### To do
Beginning at the first line of the material, output each line exactly until you reach and include the line containing "location, then the". Leave every picture out.

### Material supplied
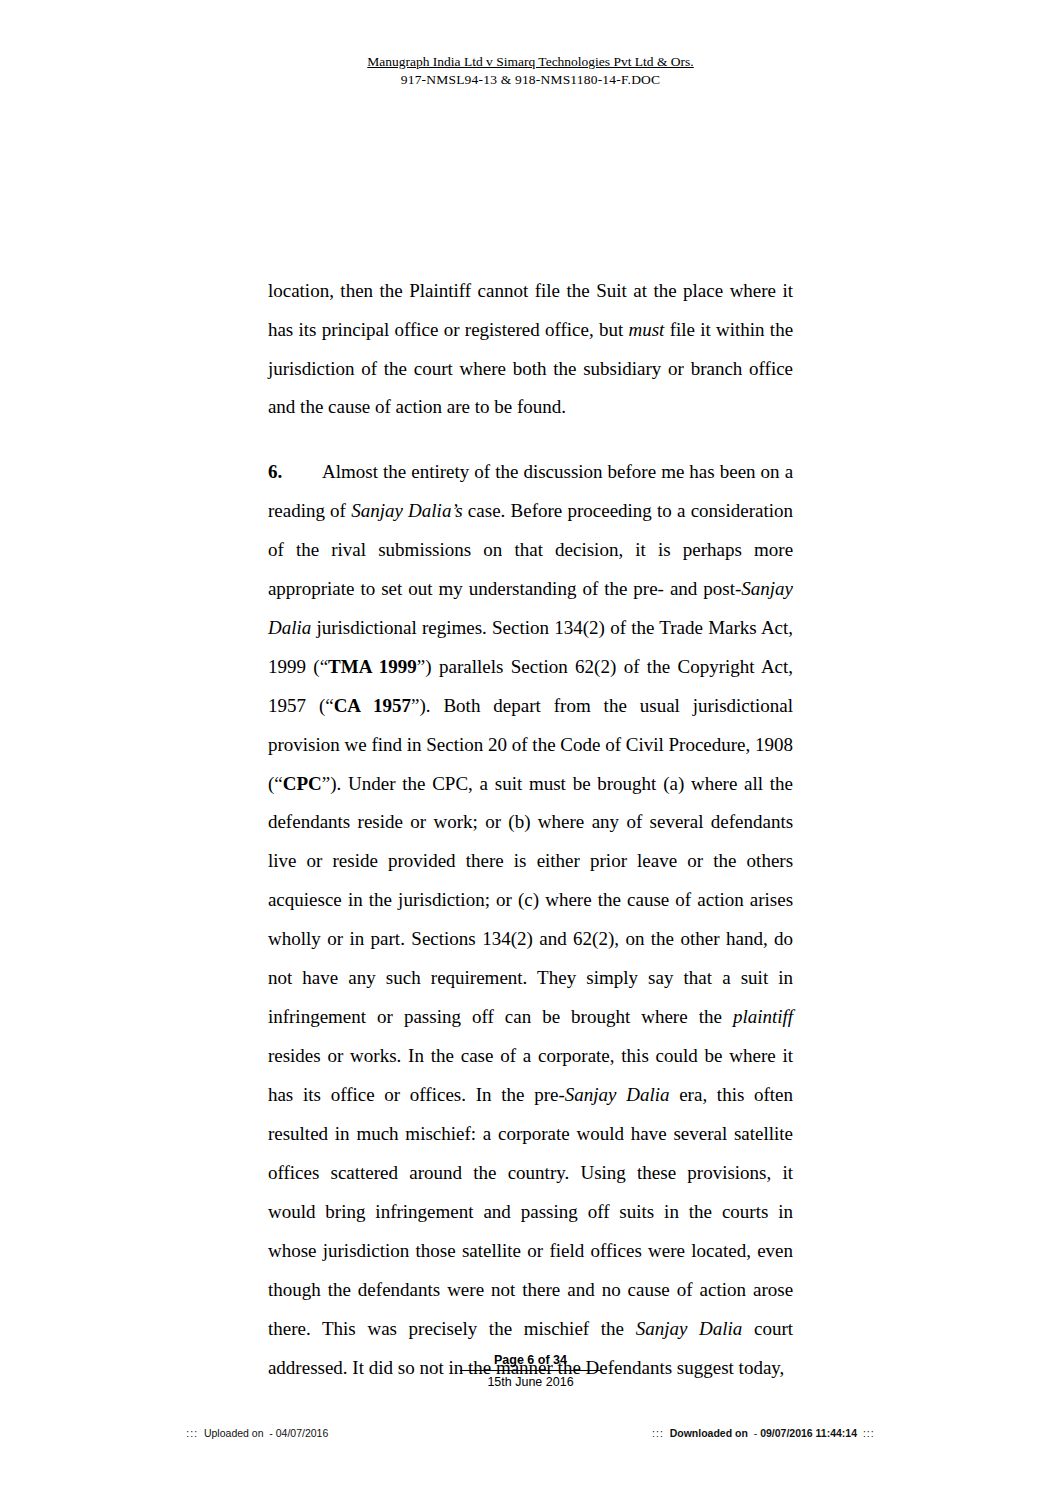Manugraph India Ltd v Simarq Technologies Pvt Ltd & Ors.
917-NMSL94-13 & 918-NMS1180-14-F.DOC
location, then the Plaintiff cannot file the Suit at the place where it has its principal office or registered office, but must file it within the jurisdiction of the court where both the subsidiary or branch office and the cause of action are to be found.
6. Almost the entirety of the discussion before me has been on a reading of Sanjay Dalia’s case. Before proceeding to a consideration of the rival submissions on that decision, it is perhaps more appropriate to set out my understanding of the pre- and post-Sanjay Dalia jurisdictional regimes. Section 134(2) of the Trade Marks Act, 1999 (“TMA 1999”) parallels Section 62(2) of the Copyright Act, 1957 (“CA 1957”). Both depart from the usual jurisdictional provision we find in Section 20 of the Code of Civil Procedure, 1908 (“CPC”). Under the CPC, a suit must be brought (a) where all the defendants reside or work; or (b) where any of several defendants live or reside provided there is either prior leave or the others acquiesce in the jurisdiction; or (c) where the cause of action arises wholly or in part. Sections 134(2) and 62(2), on the other hand, do not have any such requirement. They simply say that a suit in infringement or passing off can be brought where the plaintiff resides or works. In the case of a corporate, this could be where it has its office or offices. In the pre-Sanjay Dalia era, this often resulted in much mischief: a corporate would have several satellite offices scattered around the country. Using these provisions, it would bring infringement and passing off suits in the courts in whose jurisdiction those satellite or field offices were located, even though the defendants were not there and no cause of action arose there. This was precisely the mischief the Sanjay Dalia court addressed. It did so not in the manner the Defendants suggest today,
Page 6 of 34
15th June 2016
::: Uploaded on - 04/07/2016
::: Downloaded on - 09/07/2016 11:44:14 :::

### Exercise solution
Manugraph India Ltd v Simarq Technologies Pvt Ltd & Ors.
917-NMSL94-13 & 918-NMS1180-14-F.DOC
location, then the Plaintiff cannot file the Suit at the place where it has its principal office or registered office, but must file it within the jurisdiction of the court where both the subsidiary or branch office and the cause of action are to be found.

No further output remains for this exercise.